For the first two projects, the men considered Nagin’s support vital; Fradella vigorously pursued it, and appeared to have it, McGrath testified – testimony that appeared to be supported by emails introduced as evidence.
In one giddy email about the racetrack proposal, Fradella wrote McGrath to say: “There are so many ways to make money in this, it’s silly. Just the flip on the land could yield $3-$5MM. The construction budget alone is $250MM. It will be in an area marked for immediate bond and tax incentives called ‘New Orleans East,’ a prime Nagin focus.”
Amid that backdrop, Fradella told McGrath in June 2008 that Nagin wanted a $50,000 bribe, and that it couldn’t come from Fradella because of his position with Home Solutions, a city vendor.
So they devised a scheme by which McGrath paid Stone Age, the Nagin family granite firm, with a check from his daughter’s trust account. McGrath was then reimbursed by Home Solutions by being given a discount on stock; the $50,000 differential between the cost and what he paid was reported to the SEC as an “advisory fee.”
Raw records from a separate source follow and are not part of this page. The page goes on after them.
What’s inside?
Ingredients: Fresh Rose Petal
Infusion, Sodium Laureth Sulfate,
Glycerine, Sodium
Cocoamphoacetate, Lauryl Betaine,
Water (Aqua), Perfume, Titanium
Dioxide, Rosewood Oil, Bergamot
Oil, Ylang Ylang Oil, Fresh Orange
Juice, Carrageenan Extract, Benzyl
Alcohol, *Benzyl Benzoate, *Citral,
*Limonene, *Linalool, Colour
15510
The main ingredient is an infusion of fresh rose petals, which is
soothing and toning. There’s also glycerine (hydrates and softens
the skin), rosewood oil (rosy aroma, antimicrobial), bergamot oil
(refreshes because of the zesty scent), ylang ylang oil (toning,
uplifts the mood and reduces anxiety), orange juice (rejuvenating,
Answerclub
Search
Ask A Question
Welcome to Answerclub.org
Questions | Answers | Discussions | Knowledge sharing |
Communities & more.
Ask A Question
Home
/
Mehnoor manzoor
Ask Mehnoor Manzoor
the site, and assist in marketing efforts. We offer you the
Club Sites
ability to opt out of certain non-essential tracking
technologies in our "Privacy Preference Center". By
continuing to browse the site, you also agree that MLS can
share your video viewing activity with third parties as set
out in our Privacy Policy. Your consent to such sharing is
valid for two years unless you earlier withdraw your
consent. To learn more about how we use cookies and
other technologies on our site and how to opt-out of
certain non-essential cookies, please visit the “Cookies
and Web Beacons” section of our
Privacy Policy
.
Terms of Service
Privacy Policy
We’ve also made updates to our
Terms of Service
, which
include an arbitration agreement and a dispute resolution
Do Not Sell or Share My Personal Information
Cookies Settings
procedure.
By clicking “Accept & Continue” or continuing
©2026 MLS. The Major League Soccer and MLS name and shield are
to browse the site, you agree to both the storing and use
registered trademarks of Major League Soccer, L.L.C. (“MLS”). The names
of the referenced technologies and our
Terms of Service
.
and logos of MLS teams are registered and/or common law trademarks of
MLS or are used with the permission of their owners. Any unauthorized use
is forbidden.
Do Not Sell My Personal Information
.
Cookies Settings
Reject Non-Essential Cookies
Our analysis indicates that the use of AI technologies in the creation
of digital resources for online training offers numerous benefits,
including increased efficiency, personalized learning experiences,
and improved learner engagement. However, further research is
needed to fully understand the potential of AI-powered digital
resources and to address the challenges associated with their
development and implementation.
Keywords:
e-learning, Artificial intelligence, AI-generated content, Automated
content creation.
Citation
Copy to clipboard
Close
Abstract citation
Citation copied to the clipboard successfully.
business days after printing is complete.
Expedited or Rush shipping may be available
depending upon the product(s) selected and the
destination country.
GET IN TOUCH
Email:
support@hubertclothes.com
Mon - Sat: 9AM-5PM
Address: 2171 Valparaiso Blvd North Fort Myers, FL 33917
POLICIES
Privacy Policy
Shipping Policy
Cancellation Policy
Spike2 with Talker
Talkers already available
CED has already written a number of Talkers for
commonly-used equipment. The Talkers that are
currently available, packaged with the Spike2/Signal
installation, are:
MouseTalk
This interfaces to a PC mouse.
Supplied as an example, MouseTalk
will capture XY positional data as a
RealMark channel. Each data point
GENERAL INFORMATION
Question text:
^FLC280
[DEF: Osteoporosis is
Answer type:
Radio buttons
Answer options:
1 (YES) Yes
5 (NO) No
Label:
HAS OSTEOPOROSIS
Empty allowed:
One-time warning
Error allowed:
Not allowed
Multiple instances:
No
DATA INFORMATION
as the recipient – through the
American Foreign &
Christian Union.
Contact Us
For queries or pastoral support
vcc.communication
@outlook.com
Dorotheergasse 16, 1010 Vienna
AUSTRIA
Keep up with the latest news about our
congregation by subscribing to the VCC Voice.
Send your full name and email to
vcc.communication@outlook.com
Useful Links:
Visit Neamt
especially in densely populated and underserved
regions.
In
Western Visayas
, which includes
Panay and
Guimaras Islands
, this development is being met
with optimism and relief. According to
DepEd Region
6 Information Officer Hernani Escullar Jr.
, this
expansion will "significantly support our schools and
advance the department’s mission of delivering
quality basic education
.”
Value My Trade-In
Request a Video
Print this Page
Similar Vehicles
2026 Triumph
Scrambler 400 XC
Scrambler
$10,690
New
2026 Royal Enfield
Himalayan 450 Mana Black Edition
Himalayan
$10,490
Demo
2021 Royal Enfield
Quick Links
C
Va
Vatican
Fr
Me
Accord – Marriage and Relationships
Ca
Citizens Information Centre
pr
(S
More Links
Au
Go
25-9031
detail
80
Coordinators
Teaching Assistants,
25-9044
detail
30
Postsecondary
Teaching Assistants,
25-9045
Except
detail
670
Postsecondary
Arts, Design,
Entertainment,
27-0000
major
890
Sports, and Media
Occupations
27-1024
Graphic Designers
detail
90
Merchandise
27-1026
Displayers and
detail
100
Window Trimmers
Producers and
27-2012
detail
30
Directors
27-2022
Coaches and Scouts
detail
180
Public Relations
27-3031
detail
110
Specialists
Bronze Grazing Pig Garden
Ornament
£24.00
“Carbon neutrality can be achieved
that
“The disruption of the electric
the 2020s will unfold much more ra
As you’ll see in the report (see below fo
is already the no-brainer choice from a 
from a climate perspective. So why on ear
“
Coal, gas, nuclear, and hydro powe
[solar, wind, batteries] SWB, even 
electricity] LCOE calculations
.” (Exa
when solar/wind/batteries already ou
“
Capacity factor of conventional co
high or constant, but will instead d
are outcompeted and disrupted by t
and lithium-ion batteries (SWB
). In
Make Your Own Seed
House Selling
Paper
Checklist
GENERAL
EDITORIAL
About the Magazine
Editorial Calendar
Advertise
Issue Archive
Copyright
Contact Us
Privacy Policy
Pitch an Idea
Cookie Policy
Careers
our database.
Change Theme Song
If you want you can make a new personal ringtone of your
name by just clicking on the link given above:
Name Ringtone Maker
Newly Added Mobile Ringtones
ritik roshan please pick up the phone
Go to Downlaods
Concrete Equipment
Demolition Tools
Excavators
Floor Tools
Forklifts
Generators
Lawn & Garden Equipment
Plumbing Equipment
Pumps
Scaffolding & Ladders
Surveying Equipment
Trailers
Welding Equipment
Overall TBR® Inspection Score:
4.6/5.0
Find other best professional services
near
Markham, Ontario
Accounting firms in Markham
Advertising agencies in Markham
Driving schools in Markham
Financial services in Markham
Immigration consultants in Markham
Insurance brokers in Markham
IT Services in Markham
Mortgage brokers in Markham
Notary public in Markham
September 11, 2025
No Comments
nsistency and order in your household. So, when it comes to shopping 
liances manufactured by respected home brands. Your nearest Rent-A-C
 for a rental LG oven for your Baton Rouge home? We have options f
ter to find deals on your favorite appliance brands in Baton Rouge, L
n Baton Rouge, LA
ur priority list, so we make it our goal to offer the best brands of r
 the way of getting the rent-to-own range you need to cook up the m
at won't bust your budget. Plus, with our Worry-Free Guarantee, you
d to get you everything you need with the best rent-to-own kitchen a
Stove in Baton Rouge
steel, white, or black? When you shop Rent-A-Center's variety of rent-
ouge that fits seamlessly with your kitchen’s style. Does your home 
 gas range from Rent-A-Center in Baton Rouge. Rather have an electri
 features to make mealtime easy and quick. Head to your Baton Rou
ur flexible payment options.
McGrath said he had hoped to use another intermediary to get the money to Nagin, but didn’t want to bring anyone else into the scheme.
“How do you ask someone to bribe someone?” asked McGrath, who in addition to mortgage fraud pleaded guilty to bribing a public official in New Jersey. “It’s hard to write that check.”
McGrath said he personally delivered the check to Nagin, who had come to a meeting to lend his support for Home Solutions’ projects at an investor meeting. Afterward, he testified, Nagin patted him on the back and thanked him.
As part of what McGrath termed a “cover story,” he eventually received some paperwork showing he had a 5 percent stake in Stone Age. McGrath said there was no pretense that the stake was real, and that he never again heard from anyone associated with Stone Age. He said he did not believe he had kept the paperwork, noting that he could not produce it when the government asked him for it.
While neither of the big projects for which Fradella sought Nagin’s help ever came to fruition – a fact Nagin’s defense lawyer, Robert Jenkins, is sure to highlight during cross-examination -- McGrath said he and Fradella felt they were close to landing them in 2008. He said Nagin was key to establishing Fradella and Home Solutions’ credibility with investors and partners, such as developer Michael Samuel, who owned the Market Street power plant and was planning to partner with Home Solutions to redevelop it into shops and homes.
“Ray Nagin was always viewed as Frank’s guy,” McGrath testified. “Frank would tout, if you will, his relationship with Mr. Nagin, to his investors, to Michael Samuel.
“The only value Frank Fradella was bringing to the table was his relationship with Mr. Nagin.”